You can see in the pic above that the bodice lining has a dart...and in the pic below that the main piece has pleats. The bodice and lining are sewn together at the neckline and armhole and then attached as one to the lower bodice. The side seams are sewn, then the back facing folded over. I tacked it down at the side seams by hand. 

I didn't do a *great* job matching the font at the center. If I make it again I'll baste by hand and sew both sides in one pass. Also, I accidentally pressed the pleats the wrong way and they just did not want to go back. WAHHH! We'll see how it goes the first time I wash it.

The upper part here is the back facing and I did a rolled hem on that piece. On the hem, I tried the Banroll method where you use the little comb and stitch and turn and stitch and meh. It's a little more stable than the rolled hem on this delicate fabric but it's cumbersome and I don't know the situation in which I'd say it's preferred. YMMV. 

I'm working on seaming up my sweater...may take me a bit. but it's coming!! 


  1. This top is so pretty, but, sans reduction, I absolutely can't wear it without a bra. I've thought about making nightgown version (#115) though.

  2. Just don't wear a bra ;) . Love this top, great fabric too!

  3. I would get one of those bras were the straps a clear & you can't see them..or on you tube they advertise those stick ons that hold our girls up & no bra...I like the top it's very feminine looks nice w those pants

  4. You are ready for spring, this piece is so versatile!

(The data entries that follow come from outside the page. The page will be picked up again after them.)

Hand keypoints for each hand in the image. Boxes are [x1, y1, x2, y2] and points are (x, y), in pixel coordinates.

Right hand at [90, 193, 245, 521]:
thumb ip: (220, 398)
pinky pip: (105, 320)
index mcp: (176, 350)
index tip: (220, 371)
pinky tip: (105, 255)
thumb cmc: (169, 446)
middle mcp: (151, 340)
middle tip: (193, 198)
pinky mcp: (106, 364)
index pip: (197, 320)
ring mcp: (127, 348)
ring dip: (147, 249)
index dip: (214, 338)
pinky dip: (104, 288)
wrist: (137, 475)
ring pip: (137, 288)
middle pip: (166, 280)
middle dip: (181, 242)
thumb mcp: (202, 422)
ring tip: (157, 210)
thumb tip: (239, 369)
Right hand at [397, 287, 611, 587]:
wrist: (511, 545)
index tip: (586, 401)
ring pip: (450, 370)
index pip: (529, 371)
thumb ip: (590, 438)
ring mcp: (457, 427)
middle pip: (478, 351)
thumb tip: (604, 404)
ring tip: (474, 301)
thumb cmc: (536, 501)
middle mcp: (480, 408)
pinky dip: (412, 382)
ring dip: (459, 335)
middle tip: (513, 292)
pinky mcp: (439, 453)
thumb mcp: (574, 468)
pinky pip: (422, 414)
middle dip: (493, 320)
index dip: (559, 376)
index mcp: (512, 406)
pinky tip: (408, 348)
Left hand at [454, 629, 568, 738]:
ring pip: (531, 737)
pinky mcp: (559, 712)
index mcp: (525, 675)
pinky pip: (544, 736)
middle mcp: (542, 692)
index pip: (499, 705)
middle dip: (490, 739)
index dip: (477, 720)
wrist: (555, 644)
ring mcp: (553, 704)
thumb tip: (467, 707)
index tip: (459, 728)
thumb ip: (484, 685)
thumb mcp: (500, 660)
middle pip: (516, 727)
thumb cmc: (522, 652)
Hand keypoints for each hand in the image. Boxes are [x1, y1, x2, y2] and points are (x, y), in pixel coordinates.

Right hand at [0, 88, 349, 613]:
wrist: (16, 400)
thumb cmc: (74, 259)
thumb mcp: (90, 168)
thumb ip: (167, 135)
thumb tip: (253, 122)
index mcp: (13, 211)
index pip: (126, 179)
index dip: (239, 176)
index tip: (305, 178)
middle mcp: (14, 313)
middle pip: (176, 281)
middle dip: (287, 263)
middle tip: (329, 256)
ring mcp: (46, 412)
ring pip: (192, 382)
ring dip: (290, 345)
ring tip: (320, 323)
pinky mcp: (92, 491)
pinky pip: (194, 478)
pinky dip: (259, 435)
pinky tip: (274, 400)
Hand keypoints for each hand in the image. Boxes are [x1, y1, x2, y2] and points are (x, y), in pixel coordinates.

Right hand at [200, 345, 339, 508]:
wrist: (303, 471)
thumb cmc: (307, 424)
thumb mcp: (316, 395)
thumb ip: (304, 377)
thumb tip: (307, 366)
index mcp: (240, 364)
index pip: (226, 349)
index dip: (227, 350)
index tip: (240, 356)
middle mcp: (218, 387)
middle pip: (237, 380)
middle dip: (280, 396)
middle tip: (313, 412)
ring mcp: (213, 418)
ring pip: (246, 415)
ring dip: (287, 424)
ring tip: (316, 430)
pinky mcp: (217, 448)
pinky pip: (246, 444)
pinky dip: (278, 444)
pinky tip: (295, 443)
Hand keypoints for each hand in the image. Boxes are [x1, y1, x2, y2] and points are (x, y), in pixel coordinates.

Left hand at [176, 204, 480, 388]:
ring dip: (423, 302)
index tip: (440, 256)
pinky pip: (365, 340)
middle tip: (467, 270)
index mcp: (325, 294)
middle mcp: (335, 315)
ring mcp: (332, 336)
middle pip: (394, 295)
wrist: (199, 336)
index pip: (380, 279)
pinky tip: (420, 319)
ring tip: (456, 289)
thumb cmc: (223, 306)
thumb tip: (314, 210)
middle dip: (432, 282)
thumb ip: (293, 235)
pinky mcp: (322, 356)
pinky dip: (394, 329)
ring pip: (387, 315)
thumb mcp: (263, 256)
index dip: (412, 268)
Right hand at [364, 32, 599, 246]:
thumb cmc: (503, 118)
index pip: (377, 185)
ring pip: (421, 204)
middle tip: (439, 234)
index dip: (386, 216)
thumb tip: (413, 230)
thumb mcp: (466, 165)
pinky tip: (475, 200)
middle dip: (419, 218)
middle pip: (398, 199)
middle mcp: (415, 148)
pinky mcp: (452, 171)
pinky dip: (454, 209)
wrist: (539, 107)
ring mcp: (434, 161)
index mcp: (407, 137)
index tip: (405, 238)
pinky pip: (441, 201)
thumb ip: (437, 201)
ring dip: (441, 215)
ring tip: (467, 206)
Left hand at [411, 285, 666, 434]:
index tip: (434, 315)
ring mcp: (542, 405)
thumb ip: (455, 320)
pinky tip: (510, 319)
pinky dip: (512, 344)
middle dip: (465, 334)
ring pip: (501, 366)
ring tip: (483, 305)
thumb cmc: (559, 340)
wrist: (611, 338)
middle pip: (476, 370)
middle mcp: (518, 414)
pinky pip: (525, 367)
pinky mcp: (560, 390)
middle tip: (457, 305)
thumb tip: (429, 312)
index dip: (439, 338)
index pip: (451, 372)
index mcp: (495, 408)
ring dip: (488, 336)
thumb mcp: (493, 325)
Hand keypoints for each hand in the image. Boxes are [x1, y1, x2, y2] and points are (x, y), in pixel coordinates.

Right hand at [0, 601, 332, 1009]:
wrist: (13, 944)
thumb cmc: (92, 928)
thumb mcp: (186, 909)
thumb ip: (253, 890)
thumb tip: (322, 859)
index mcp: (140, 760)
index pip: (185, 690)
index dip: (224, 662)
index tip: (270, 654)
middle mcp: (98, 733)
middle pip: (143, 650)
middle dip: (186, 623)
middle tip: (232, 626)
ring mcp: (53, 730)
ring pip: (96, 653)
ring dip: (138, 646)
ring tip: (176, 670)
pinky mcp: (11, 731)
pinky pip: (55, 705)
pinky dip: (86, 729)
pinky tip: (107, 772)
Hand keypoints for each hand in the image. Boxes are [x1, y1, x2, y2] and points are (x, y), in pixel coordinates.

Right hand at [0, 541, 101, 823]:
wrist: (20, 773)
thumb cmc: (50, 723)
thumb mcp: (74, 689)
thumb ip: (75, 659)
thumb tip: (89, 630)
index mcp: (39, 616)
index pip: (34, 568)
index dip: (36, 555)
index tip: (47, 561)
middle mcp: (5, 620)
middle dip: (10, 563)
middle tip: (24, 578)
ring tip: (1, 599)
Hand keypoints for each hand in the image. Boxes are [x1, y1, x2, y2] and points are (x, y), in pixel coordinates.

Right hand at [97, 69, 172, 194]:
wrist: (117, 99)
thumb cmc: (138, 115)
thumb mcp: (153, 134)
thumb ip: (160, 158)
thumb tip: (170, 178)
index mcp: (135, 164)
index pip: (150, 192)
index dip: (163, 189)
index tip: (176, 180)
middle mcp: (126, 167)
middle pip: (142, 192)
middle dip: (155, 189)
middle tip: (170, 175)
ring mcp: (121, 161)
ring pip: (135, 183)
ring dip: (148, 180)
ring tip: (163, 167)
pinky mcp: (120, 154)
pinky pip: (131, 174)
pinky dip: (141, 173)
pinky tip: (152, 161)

I wish there were more classic layering pieces that don’t have to be traced đŸ˜©! Laquana

  5. Very pretty top and you used a lot of "tricks" to get it your way. That's what its all about. I agree with you on two points. I think French seams are way overused. I have seen them used on wools and corduroys and then the maker wondering why the garment is so clunky at the seams. They really are for lighter fabrics which I do think yours qualifies for but the serging is absolutely fine, IMO. The Banroll method---also way too clunky for me. If you are looking for a quicker, leaner method try the Kenneth King hem method. It comes right up in google or Pinterest or on my blog tutorials. It's very easy and quick. Your stitching beautiful and I'd say you knocked this one out of the park!

  6. I think your top is so cute! I especially like the construction of the front.

  7. Great cami! The fabric is really pretty and the front seaming and pleats really make it special. It looks so nice on you!